# How hard will it be to find a finance job as an American?



## cbower33 (Oct 17, 2013)

Hello,

I am eager to move to Singapore from New York City. I have 3 years work experience in asset management consulting at a big 4 accounting firm and with a bank for 4 years working in hedge fund accounting/operations. I know Singapore certainly has a market for these types of jobs but I also keep reading that it is harder and harder for Ex-Pats to get hired over locals. The job reductions at banks has also impacted hiring there. 

What is the best way for me to apply to companies in Singapore? Should I work with a recruiter. Also do you think it will be easier or more difficult to get a Visa sponsored by a company there for a US citizen?

Thanks,
Chet


----------



## beppi (Jun 10, 2013)

You cannot be hired over locals, by law, as the employer has to prove they cannot find suitably skilled locals to be allowed to hire a foreigner. So focus on knowledge and experiences you have that are rare or non-existent in Singapore.
Recruiters are basically useless in Singapore - approach potential employers directly for better chances.
And be prepared to accept a salary cut.
Then you may have a chance.


----------



## asublimepizza (Sep 5, 2013)

Beppi has hit the nail on the head.
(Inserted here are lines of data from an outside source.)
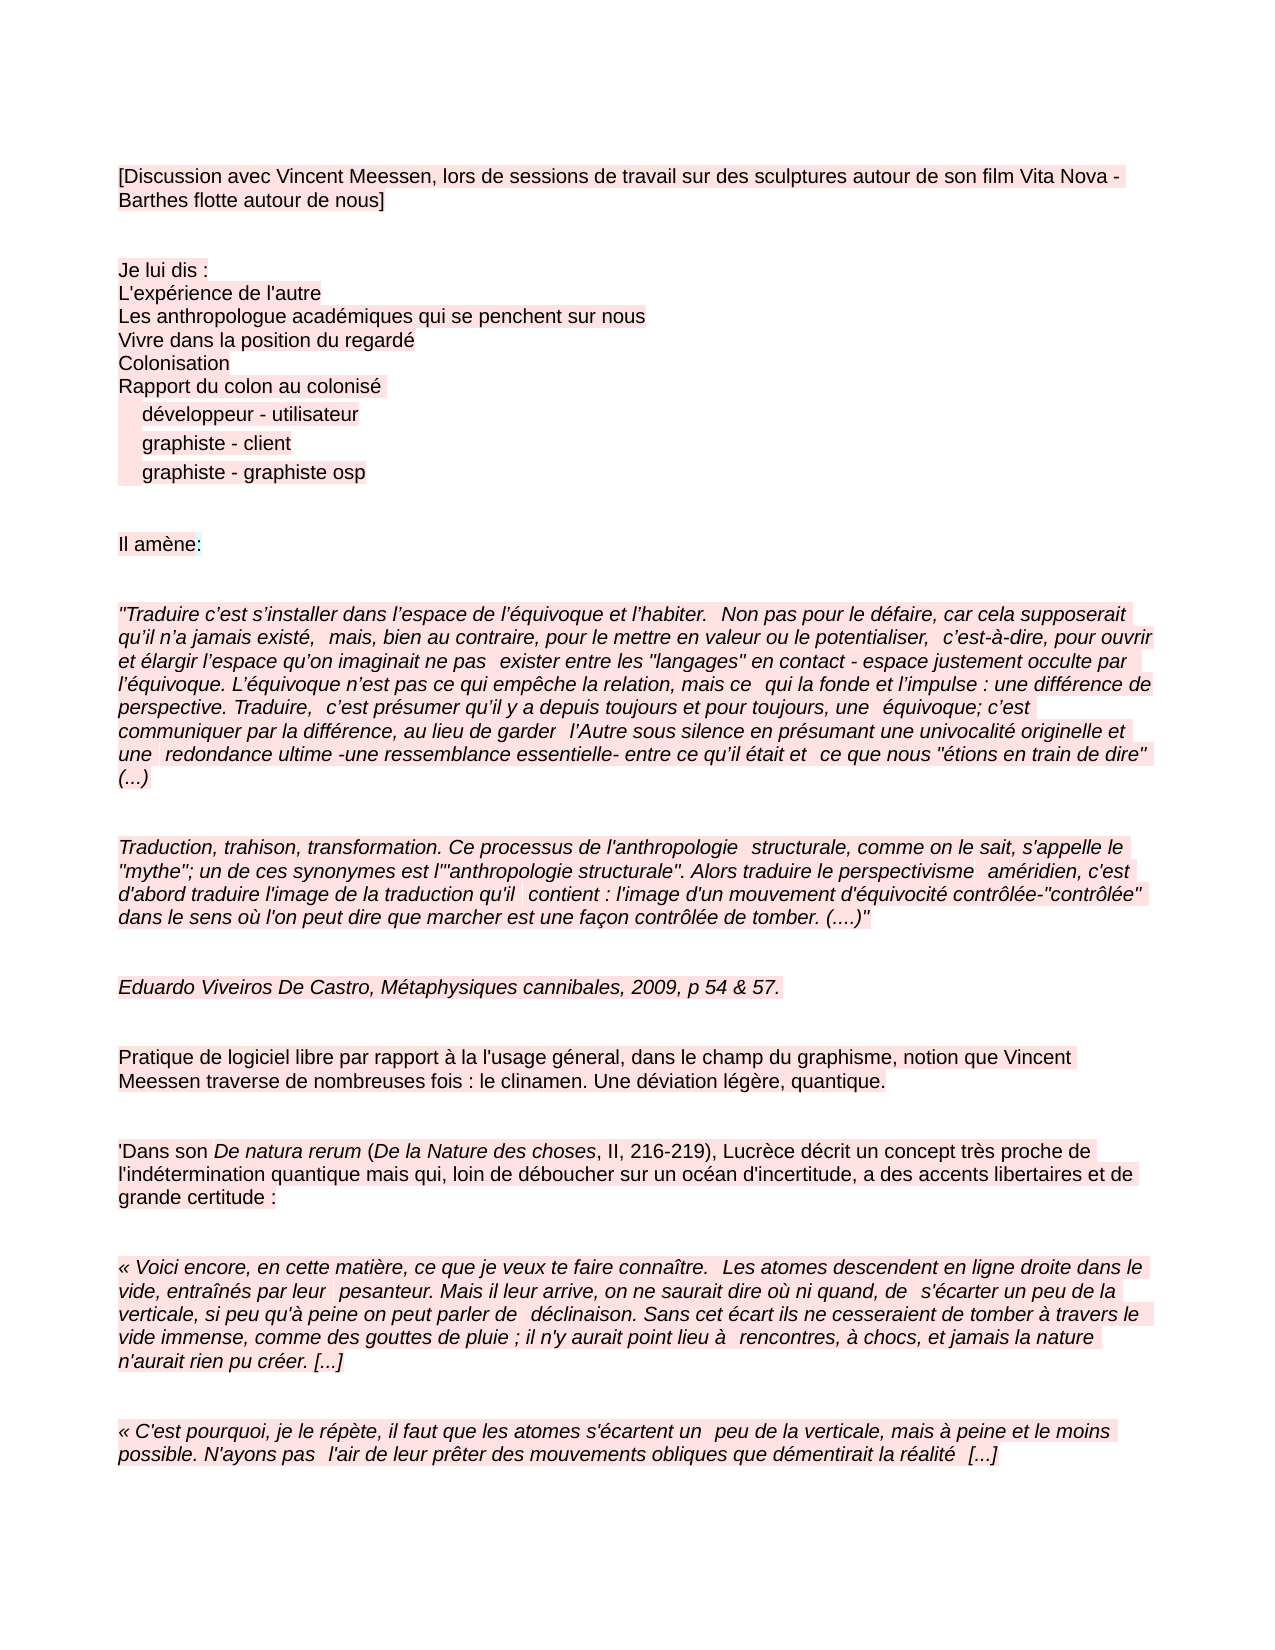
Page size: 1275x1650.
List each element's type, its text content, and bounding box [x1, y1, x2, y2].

text Pratique de logiciel libre par rapport à la l'usage géneral, dans le champ du graphisme, notion que Vincent Meessen traverse de nombreuses fois : le clinamen. Une déviation légère, quantique. [118, 1046, 1157, 1092]
text Rapport du colon au colonisé [118, 375, 1157, 398]
text Eduardo Viveiros De Castro, Métaphysiques cannibales, 2009, p 54 & 57. [118, 976, 1157, 999]
text graphiste - client [118, 427, 1157, 456]
text Les anthropologue académiques qui se penchent sur nous [118, 305, 1157, 328]
text Traduction, trahison, transformation. Ce processus de l'anthropologie structurale, comme on le sait, s'appelle le "mythe"; un de ces synonymes est l'"anthropologie structurale". Alors traduire le perspectivisme améridien, c'est d'abord traduire l'image de la traduction qu'il contient : l'image d'un mouvement d'équivocité contrôlée-"contrôlée" dans le sens où l'on peut dire que marcher est une façon contrôlée de tomber. (....)" [118, 836, 1157, 929]
text développeur - utilisateur [118, 398, 1157, 427]
text [Discussion avec Vincent Meessen, lors de sessions de travail sur des sculptures autour de son film Vita Nova - Barthes flotte autour de nous] [118, 165, 1157, 211]
text L'expérience de l'autre [118, 281, 1157, 305]
text « C'est pourquoi, je le répète, il faut que les atomes s'écartent un peu de la verticale, mais à peine et le moins possible. N'ayons pas l'air de leur prêter des mouvements obliques que démentirait la réalité [...] [118, 1419, 1157, 1466]
text Vivre dans la position du regardé [118, 328, 1157, 351]
text Il amène: [118, 532, 1157, 556]
text Je lui dis : [118, 258, 1157, 281]
text « Voici encore, en cette matière, ce que je veux te faire connaître. Les atomes descendent en ligne droite dans le vide, entraînés par leur pesanteur. Mais il leur arrive, on ne saurait dire où ni quand, de s'écarter un peu de la verticale, si peu qu'à peine on peut parler de déclinaison. Sans cet écart ils ne cesseraient de tomber à travers le vide immense, comme des gouttes de pluie ; il n'y aurait point lieu à rencontres, à chocs, et jamais la nature n'aurait rien pu créer. [...] [118, 1256, 1157, 1372]
text graphiste - graphiste osp [118, 456, 1157, 486]
text Colonisation [118, 351, 1157, 375]
text 'Dans son De natura rerum (De la Nature des choses, II, 216-219), Lucrèce décrit un concept très proche de l'indétermination quantique mais qui, loin de déboucher sur un océan d'incertitude, a des accents libertaires et de grande certitude : [118, 1139, 1157, 1209]
text "Traduire c’est s’installer dans l’espace de l’équivoque et l’habiter. Non pas pour le défaire, car cela supposerait qu’il n’a jamais existé, mais, bien au contraire, pour le mettre en valeur ou le potentialiser, c’est-à-dire, pour ouvrir et élargir l’espace qu’on imaginait ne pas exister entre les "langages" en contact - espace justement occulte par l’équivoque. L’équivoque n’est pas ce qui empêche la relation, mais ce qui la fonde et l’impulse : une différence de perspective. Traduire, c’est présumer qu’il y a depuis toujours et pour toujours, une équivoque; c’est communiquer par la différence, au lieu de garder l’Autre sous silence en présumant une univocalité originelle et une redondance ultime -une ressemblance essentielle- entre ce qu’il était et ce que nous "étions en train de dire" (...) [118, 602, 1157, 789]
Pay close attention to "hired over locals".

Most large firms are able to circumvent this with a ready excuse and real justification of broad range of finance experience required. Apply to large firms would be your best bet, like UBS, Swiss Bank, maybe smaller ones like Deutsche, maybe even a government bank like DBS.

If you do, do not ditch your information from home as media here are slanted just enough to portray or emphasize how things should move.

I would say your chances are definitely better than locals as companies generally prefer to skew on the cheap labour or experienced and unusual expertise lacking in Singapore, despite the boast of superior education from local universities compared to other countries.

At the moment, legislation of hiring locals over foreigners is simply an appeasement to remanants of a political support of what is left of original Singaporeans or 3rd gen from the Second World War; those with financial and education continue to leave or encourage their offspring to explore beyond Singapore.

Singapore is generally good for working, but not living in, due to a host of reasons. 

Most pay packages tend to be attractive despite reduction and removal of expatriate perks of free housing, private transportation, schooling and so on.

Locals who tend to say Singapore is great are unfortunately those that have already made their riches who now rely on cheap labour to stretch their dollar on passive income that may not track inflation. And those at the opposite end of the spectrum, unable to leave, more likely due to trained behavior indoctrinated by government policy, reinforced by collective peer belief.


----------